Synchrony and diachrony are two opposite perspectives taken on linguistic phenomena. In the diagram, the vertical axis is the time axis.
- Synchrony is the relation of a linguistic phenomenon to phenomena existing simultaneously in the language system. It concerns a stage of a language and implies, with respect to the evolution of the language, a static view of it.1
- Diachrony is the relation of a linguistic phenomenon to such phenomena which correspond to it in a preceding or following stage of the language. It concerns linguistic change and implies, with respect to the evolution of the language, a dynamic view of it.
Both of these concepts are commonly misunderstood in various ways:
- There are no synchronic or diachronic phenomena and, consequently, no phenomenon that could only be described or explained by synchronic or by diachronic linguistics.
- Neither of the two perspectives has priority over the other; they complement each other.2
- It is not the case that a linguistic description has to be either purely synchronic or purely diachronic. On the contrary, given that the two perspectives complement each other, a linguistic phenomenon can be completely understood only under both perspectives taken together. What is necessary is that the two perspectives be kept cleanly apart in the methodology.
- Synchrony is not the examination of a language in its contemporary state. There are synchronic descriptions of ancient states of a language.
- Likewise, diachrony is not necessarily concerned with the past.3 An investigation prognosticating the future evolution of a language is a diachronic one.
- Diachrony is not the same as history:
- A historical examination of a linguistic phenomenon presupposes that there be documents attesting it; a diachronic examination only requires a temporal dynamism. Consequently, prehistorical – especially reconstructed – phenomena may be viewed in diachronic perspective, but by definition not in a historical perspective.
- Diachrony is – just like synchrony – a systematic perspective viewing an object in a certain respect. In linguistics, this object is generally the linguistic system or parts of it.4 By contrast, language history does not limit itself to the history of the linguistic system, but also comprises the so-called external history of the language.

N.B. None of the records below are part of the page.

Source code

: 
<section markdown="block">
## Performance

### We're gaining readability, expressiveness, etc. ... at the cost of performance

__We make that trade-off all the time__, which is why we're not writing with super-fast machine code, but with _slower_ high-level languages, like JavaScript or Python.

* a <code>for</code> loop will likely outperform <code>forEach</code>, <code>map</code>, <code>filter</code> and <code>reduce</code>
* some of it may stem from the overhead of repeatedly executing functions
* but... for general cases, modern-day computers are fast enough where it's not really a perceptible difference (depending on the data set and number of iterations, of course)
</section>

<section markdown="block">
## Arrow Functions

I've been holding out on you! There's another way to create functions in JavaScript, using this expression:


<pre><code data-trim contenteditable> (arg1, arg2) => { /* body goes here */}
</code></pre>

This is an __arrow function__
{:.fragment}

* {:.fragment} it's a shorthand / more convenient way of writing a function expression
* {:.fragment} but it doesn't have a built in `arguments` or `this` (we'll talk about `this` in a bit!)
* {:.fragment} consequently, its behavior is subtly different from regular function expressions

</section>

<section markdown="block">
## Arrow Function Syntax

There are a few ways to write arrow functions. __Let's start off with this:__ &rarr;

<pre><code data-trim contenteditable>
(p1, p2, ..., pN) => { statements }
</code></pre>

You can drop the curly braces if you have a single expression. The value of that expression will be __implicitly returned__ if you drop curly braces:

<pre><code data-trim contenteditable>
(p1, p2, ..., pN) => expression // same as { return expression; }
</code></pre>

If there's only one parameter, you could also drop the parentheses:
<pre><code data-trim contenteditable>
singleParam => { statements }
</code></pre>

- A historical examination relates a phenomenon to its social, cultural, political etc. context, thus trying to understand it as historically conditioned and possibly unique. A diachronic examination does nothing of the kind, but instead searches some dynamism internal to the language system that the phenomenon is subject to. There are diachronic laws, but no historical laws.
The confusion between diachrony and history is extremely common in linguistics, but practically not found outside it. This is obviously because linguistics – differing in this from other disciplines interested in history – looks for generalizations and many linguists are actually more interested in these than in historical facts.5
1 It implies neither a static nor a dynamic view of its system at a given stage of its evolution.
2 The idea of the priority of synchrony is apparently due to Ferdinand de Saussure (1916). It presupposes a fundamentally static view of language. Language had already been conceived as an activity by Wilhelm von Humboldt (1836). The language system is the product of the constant systematizing activity of its speakers (Coseriu 1958).
3 Analogous considerations apply to historical phenomena. Especially the English word historical implies, in informal use, “related to former times”. Instead, a historical phenomenon is one bound up with time and culture (as opposed to a natural phenomenon). Such phenomena always exist, even today and tomorrow.
4 On the grounds of the diverse relations constituting the above two definitions, the language system is usually conceived as such only in synchronic perspective. However, this is just a side-effect of the condition that it is very complicated to conceive and describe the diachrony of entire linguistic systems. On the other hand, very few synchronic studies indeed account for an entire language system.
5 Moreover, in anglophone linguistics the adjective historical is frequently used instead of diachronic. For instance, in 2022 The Cambridge Handbook of Historical Syntax is published. Such a handbook is already difficult to imagine in purely conceptual terms. The table of contents then provides complete clarity that it is a handbook on diachronic syntax.